Mersin’in imar sorunu çözülerek, kötü yapılaşmayı ortadan kaldırarak Türkiye’nin 4. veya 5. vilayeti yapabileceklerini ekleyen Gültak, “Biz Mersin’i ilk 5 vilayet arasında görmek istiyorsak, imar sorunu çözmek, kötü yapılaşma sorununu çözmek, yeni lojistik alanlar, yeni sanayi alanları açmak zorundayız. Eğer bunları yapmazsak Mersin köy gibi kalmaya devam edecek, bunun için de kendi hayatımızda olduğu gibi Mersin için radikal kararlar almak zorundayız. Bu görev aldığımız 5 yıllar çabuk geçer, bak yarısı bitmiş durumda. Bu şehrin bulunduğu coğrafyası olarak tarımıyla, limanıyla, turizm bölgesiyle Türkiye’nin 4’üncü vilayeti olabilir. Ama bunun için de insanların, turistlerin rahat edebilecekleri alanlar yaratılmak zorunda. Bunları yapmadan bu şehri düzeltemeyiz. Dolayısıyla başta Büyükşehir olmak üzere bütün belediye başkanlarına büyük iş düşüyor. Kentin kaderini konserlerle değiştiremezsiniz. Bunların hepsi olacak tabi, biz de yapıyoruz ama kentin kaderini değiştirelim. Dünü kurtaran siyasetçi olmak istemiyoruz, radikal kararlar almak lazım.
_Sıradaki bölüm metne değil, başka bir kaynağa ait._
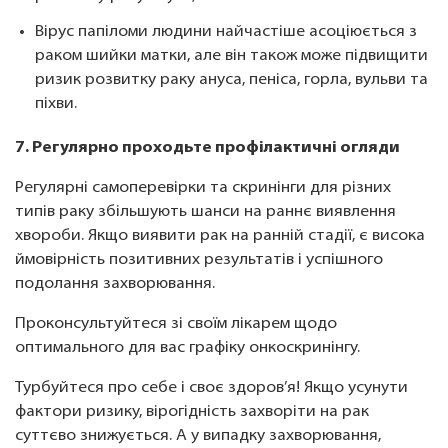
Вірус папіломи людини найчастіше асоціюється з
раком шийки матки, але він також може підвищити
ризик розвитку раку ануса, пеніса, горла, вульви та
піхви.
7. Регулярно проходьте профілактичні огляди
Регулярні самоперевірки та скринінги для різних
типів раку збільшують шанси на раннє виявлення
хвороби. Якщо виявити рак на ранній стадії, є висока
ймовірність позитивних результатів і успішного
подолання захворювання.
Проконсультуйтеся зі своїм лікарем щодо
оптимального для вас графіку онкоскринінгу.
Турбуйтеся про себе і своє здоров’я! Якщо усунути
фактори ризику, вірогідність захворіти на рак
суттєво знижується. А у випадку захворювання,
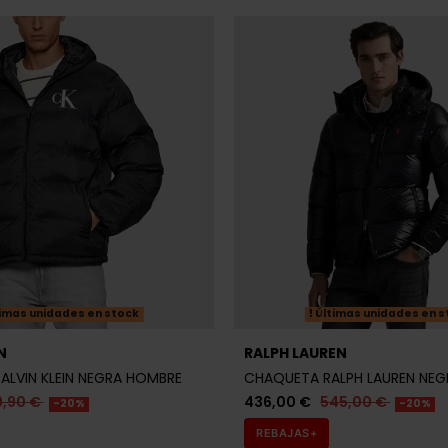
imas unidades en stock
Últimas unidades en s
N
RALPH LAUREN
LVIN KLEIN NEGRA HOMBRE
CHAQUETA RALPH LAUREN NE
9,90 €
436,00 €
545,00 €
-20%
-20%
REBAJAS+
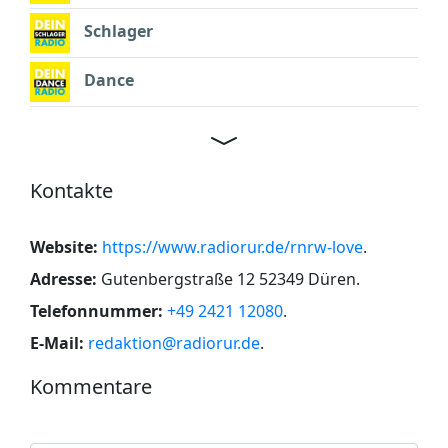
Schlager
Dance
Kontakte
Website:
https://www.radiorur.de/rnrw-love
.
Adresse:
Gutenbergstraße 12 52349 Düren
.
Telefonnummer:
+49 2421 12080
.
E-Mail:
redaktion@radiorur.de
.
Kommentare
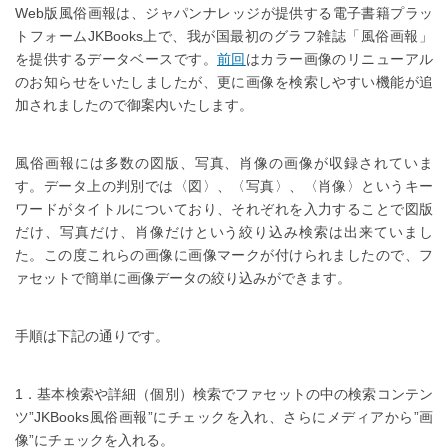
Web版風俗画報は、ジャパンナレッジが提供する電子書籍プラッ
トフォームJKBooks上で、我が国最初のグラフ雑誌「風俗画報」
を提供するデータベースです。
前回
はカラー画像のリニューアル
のお知らせをいたしましたが、更に画像を検索しやすい機能が追
加されましたので御案内いたします。
風俗画報には多数の図版、写真、肖像の画像が収録されていま
す。データ上の判別では〈図〉、〈写真〉、〈肖像〉というキー
ワードがタイトルについており、それぞれを入力することで図版
だけ、写真だけ、肖像だけという絞り込み検索は出来ていまし
た。この度これらの画像に画像マークが付けられましたので、フ
ァセットで簡単に画像データの絞り込みができます。
手順は下記の通りです。
1．基本検索や詳細（個別）検索でファセットの中の検索コンテン
ツ”JKBooks風俗画報”にチェックを入れ、さらにメディアから”画
像”にチェックを入れる。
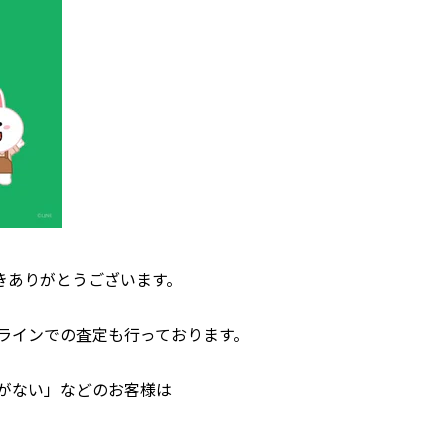
きありがとうございます。
ラインでの査定も行っております。
がない」などのお客様は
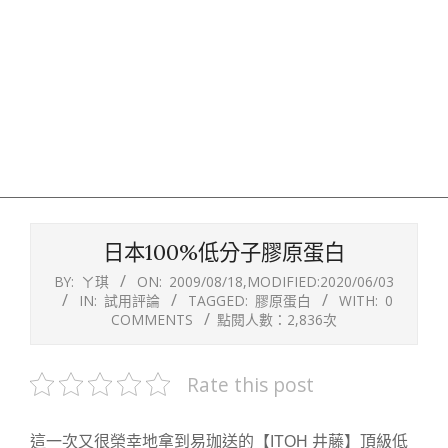
日本100%低分子膠原蛋白
BY:
ㄚ琪
ON:
2009/08/18
,MODIFIED:
2020/06/03
IN:
試用評論
TAGGED:
膠原蛋白
WITH:
0
COMMENTS
點閱人數：2,836次
Rate this post
這一次又很榮幸地拿到易珈送的【ITOH 井藤】頂級低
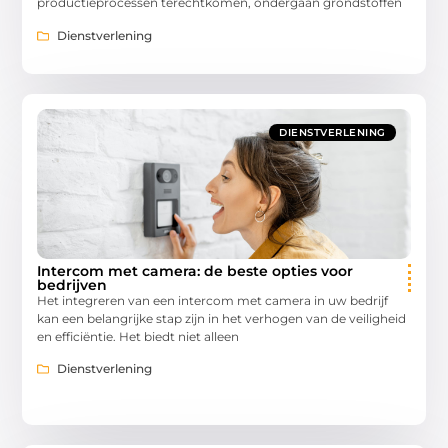
productieprocessen terechtkomen, ondergaan grondstoffen
Dienstverlening
DIENSTVERLENING
Intercom met camera: de beste opties voor
bedrijven
Het integreren van een intercom met camera in uw bedrijf
kan een belangrijke stap zijn in het verhogen van de veiligheid
en efficiëntie. Het biedt niet alleen
Dienstverlening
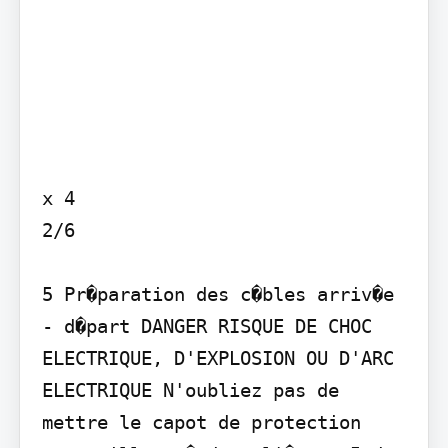
x 4

2/6

5 Pr�paration des c�bles arriv�e 
- d�part DANGER RISQUE DE CHOC 
ELECTRIQUE, D'EXPLOSION OU D'ARC 
ELECTRIQUE N'oubliez pas de 
mettre le capot de protection 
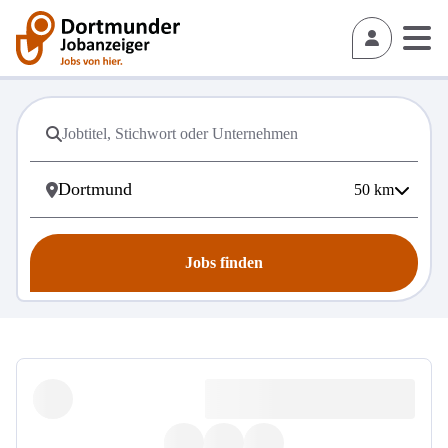
50
km
Jobs finden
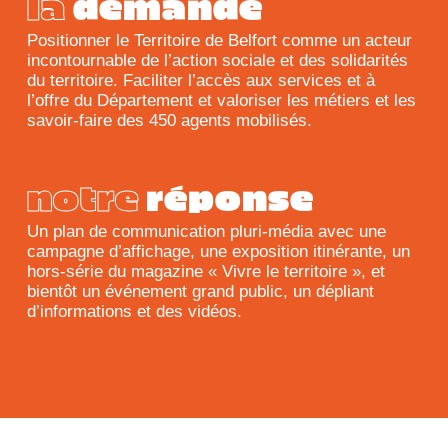
la
demande
Positionner le Territoire de Belfort comme un acteur
incontournable de l’action sociale et des solidarités
du territoire. Faciliter l’accès aux services et à
l’offre du Département et valoriser les métiers et les
savoir-faire des 450 agents mobilisés.
notre
réponse
Un plan de communication pluri-média avec une
campagne d’affichage, une exposition itinérante, un
hors-série du magazine « Vivre le territoire », et
bientôt un événement grand public, un dépliant
d’informations et des vidéos.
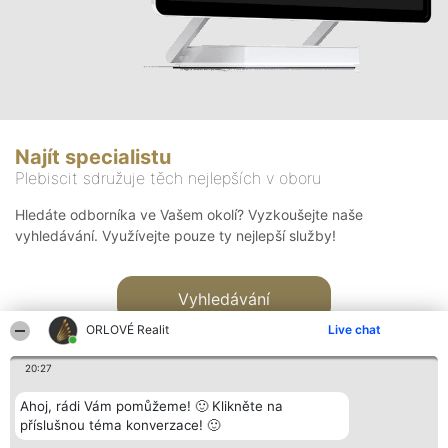
Najít specialistu
Plebiscit sdružuje těch nejlepších v oboru
Hledáte odborníka ve Vašem okolí? Vyzkoušejte naše
vyhledávání. Využívejte pouze ty nejlepší služby!
Vyhledávání
ORLOVÉ Realit
Live chat
20:27
Ahoj, rádi Vám pomůžeme! 🙂 Klikněte na
příslušnou téma konverzace! 🙂
Organizátor hlasování
Plebiscyt
Kontakt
Ben annem babam olduğu gibi bende bu şehirde yaşadım ama bu şehrin bulunduğu pozisyonunun Türkiye içerisinde doğru yerde olduğunu düşünmüyorum, ama bunları, nasıl değişeceğini de halka yavaş yavaş, sindire dindire anlatmak istiyorum başka türlü kendimizi kandırıyoruz” diyerek konuşmalarına son verdi.